Recently, you installed the Task Scheduler that comes with Microsoft Internet Explorer (IE) 4.0 on all your servers and scheduled rdisk.exe to run regularly. You're concerned that the scheduled ERD information update isn't occurring on all the servers. Thus, you want to develop an NT shell script that determines the age of the ERD information on each server and displays this information in an HTML report.

Shortly after you write your ERD script, you receive a request from the administrator in charge of backups. Someone had remotely installed new backup software on the clients, and now the backups are failing. In his request, he asks you to create a script that

  • Determines the date of the file backup.exe on each client workstation
  • Compares the date of the workstation's file with the date that the clients received the new backup software
  • Visually displays any discrepancies between the dates
  • Displays this information in an HTML report

You realize that with minor modifications, you can use your ERD script to fulfill the administrator's request. Leveraging the code you've written for the ERD task, you use the Set command to assign the target filename and default and nondefault target directories. More important, you use the Set command to assign a comparison date (i.e., the date you want to compare the file dates against) as an environment variable. When the script runs, the system compares the file dates against the comparison date you specify. If the dates don't match, the system displays the offending files in red type in the HTML report. If a server is unreachable or the specified directory isn't in the default location, the script displays N/A for that particular file.

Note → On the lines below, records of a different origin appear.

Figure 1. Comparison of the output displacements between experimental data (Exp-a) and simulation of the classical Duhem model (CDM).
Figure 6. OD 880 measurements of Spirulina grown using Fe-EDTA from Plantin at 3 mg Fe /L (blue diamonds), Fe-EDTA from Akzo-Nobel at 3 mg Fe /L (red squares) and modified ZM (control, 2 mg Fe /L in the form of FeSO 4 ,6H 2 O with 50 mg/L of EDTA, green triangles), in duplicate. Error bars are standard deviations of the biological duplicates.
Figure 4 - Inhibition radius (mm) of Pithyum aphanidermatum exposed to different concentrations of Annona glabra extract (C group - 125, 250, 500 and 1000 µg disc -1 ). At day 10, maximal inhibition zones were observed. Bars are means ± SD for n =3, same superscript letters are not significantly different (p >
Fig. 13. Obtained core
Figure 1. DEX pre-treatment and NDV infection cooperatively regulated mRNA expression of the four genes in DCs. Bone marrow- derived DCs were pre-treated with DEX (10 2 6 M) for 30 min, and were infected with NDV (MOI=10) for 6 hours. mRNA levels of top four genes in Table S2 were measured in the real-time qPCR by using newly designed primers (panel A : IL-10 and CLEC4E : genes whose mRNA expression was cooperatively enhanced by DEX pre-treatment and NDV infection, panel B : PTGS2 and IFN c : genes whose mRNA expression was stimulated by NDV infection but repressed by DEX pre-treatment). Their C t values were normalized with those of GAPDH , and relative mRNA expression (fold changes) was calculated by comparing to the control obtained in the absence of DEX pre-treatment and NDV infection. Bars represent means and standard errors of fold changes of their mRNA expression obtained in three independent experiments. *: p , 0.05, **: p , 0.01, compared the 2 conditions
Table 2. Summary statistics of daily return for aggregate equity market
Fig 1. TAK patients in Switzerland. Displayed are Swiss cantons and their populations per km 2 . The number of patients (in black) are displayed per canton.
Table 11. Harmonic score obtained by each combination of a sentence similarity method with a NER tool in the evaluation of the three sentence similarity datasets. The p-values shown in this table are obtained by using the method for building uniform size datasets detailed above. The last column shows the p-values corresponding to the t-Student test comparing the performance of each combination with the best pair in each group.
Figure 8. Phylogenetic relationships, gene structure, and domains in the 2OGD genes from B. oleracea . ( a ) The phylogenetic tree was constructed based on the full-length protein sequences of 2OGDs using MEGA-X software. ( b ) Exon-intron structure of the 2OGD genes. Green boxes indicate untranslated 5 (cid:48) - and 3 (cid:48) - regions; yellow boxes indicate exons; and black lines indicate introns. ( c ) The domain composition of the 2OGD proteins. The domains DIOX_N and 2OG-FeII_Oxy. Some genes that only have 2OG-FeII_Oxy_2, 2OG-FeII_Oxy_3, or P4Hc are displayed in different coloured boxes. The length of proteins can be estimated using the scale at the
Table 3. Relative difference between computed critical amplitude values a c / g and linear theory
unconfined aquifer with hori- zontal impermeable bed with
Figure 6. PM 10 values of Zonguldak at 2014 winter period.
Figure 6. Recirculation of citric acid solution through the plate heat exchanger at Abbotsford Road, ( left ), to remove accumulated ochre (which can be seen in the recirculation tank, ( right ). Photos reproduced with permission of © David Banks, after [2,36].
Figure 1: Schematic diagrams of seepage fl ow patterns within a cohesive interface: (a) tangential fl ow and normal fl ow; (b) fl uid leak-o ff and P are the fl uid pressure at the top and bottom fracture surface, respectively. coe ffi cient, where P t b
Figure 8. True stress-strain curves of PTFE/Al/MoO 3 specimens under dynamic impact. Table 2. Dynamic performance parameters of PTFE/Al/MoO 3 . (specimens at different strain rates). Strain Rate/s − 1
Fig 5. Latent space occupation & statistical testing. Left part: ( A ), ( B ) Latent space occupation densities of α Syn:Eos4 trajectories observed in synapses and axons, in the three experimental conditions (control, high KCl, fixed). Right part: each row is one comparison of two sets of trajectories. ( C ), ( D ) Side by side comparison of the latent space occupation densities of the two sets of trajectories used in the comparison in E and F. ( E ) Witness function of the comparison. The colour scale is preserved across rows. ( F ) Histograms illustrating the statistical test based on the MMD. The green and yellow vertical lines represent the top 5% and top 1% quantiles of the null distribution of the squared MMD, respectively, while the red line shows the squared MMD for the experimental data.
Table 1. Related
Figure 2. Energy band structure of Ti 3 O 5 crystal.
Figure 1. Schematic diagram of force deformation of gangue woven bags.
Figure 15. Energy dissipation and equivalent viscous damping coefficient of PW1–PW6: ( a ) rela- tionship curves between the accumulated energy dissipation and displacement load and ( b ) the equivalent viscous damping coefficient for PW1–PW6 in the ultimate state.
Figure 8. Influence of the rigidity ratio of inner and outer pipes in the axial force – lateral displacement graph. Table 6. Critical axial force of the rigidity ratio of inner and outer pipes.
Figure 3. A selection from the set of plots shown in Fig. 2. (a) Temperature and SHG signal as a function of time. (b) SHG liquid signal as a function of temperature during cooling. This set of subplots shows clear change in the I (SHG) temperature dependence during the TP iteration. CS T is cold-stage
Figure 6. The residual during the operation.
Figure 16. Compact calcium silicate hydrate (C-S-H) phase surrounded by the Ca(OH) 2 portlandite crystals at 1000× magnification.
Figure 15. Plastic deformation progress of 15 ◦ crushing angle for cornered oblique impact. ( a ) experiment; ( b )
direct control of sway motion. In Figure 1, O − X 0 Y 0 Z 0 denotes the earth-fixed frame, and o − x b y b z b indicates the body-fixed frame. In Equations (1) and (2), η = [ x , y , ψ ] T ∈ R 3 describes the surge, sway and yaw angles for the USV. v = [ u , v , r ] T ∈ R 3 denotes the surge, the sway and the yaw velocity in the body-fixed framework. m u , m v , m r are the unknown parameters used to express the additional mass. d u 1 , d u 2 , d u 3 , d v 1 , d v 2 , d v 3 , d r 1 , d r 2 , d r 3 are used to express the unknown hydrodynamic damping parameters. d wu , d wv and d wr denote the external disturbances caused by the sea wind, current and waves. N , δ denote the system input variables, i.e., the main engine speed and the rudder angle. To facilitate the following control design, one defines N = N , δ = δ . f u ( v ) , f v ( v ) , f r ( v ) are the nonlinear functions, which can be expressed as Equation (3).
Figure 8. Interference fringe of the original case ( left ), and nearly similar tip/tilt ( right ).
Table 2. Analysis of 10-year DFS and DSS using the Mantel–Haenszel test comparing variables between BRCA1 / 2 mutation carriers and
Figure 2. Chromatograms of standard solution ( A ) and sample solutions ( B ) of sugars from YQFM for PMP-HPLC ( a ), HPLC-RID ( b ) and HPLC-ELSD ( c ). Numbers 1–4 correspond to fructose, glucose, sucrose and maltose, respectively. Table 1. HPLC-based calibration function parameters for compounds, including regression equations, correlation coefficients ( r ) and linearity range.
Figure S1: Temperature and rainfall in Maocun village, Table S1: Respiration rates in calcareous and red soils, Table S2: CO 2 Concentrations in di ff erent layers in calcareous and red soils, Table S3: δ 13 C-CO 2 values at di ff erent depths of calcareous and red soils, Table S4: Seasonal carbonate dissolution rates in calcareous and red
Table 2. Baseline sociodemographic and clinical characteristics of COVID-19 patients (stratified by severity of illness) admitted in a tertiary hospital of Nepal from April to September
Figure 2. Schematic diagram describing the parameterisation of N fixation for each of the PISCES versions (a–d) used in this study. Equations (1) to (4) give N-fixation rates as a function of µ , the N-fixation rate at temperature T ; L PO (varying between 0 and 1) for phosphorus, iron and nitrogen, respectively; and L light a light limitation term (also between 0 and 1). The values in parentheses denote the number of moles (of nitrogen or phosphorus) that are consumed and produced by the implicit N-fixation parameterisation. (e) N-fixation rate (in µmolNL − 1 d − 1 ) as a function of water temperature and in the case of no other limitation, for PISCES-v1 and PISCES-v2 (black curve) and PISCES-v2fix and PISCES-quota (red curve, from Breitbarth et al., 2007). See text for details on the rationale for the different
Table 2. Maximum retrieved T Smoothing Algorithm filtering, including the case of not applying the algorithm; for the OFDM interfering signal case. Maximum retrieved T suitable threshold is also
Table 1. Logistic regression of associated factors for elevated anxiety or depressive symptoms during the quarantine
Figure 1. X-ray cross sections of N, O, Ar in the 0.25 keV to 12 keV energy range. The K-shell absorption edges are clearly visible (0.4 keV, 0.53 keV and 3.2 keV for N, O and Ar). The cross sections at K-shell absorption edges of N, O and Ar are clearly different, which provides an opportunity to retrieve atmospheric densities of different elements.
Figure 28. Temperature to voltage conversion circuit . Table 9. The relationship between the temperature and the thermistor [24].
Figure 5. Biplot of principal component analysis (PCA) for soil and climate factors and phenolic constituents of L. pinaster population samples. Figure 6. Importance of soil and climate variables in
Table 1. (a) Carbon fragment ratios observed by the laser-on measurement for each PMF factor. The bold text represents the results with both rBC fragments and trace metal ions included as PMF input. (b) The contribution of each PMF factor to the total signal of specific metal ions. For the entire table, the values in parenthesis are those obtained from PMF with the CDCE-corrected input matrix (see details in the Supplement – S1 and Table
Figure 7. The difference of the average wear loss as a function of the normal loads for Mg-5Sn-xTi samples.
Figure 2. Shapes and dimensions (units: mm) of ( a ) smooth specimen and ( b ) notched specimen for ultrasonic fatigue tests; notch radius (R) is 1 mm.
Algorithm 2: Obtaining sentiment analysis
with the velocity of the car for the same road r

The finished script, FileDateReport.bat, obtains the date of any file or directory on the servers you specify in the input file servers.txt. Figure 1 shows an example input file. If you set a comparison date, the script also tests those dates against the comparison date you specify.

Listing 1 contains an excerpt from FileDateReport.bat. You can find the entire script on the Win32 Scripting Journal Web site (http://www.winntmag.com/newsletter/scripting). I configured this script to gather only the dates of ERD data in the repair directory. Screen 1, page 10, shows an example ERD report that you receive from running this configuration of FileDateReport.bat. The script includes comments to help you reconfigure the script if you want to compare dates. Here are the steps to get FileDateReport.bat working:

  1. Enter the location of the input file servers.txt.
  2. Enter the comparison date if you want the script to make date comparisons. Use the date format mm/dd/yy. For example, if you want the comparison date to be September 17, 1999, you specify
    Set Compare_File_Date=09/17/99
    If you don't want to make date comparisons, make sure the line reads
    Set Compare_File_Date=
  3. Enter the filename of the HTML report.
  4. Enter the friendly name you want to appear on the HTML report.
  5. Enter the filename of the test target.
  6. Enter the default directory path to the test target.
  7. Configure any paths for folders that don't use the default directory path. Place each exception on a separate line.
  8. Configure the path to the intranet Web server on which you're posting the completed online report.
  9. Change the Findstr command if you're running the script on a Windows 2000 (Win2K) system. I wrote FileDateReport.bat for NT 4.0 Service Pack 5 (SP5). The Findstr command handles classes of characters differently on a Win2K system than on an NT system. For the script to work properly on a Win2K system, you need to change the Findstr command for the filename
    Findstr /i /e /C:"\[0-9\] %File_Name%"
    to
    Findstr /i /e /C:" %File_Name%"
  10. Test the script to make sure you've configured it correctly.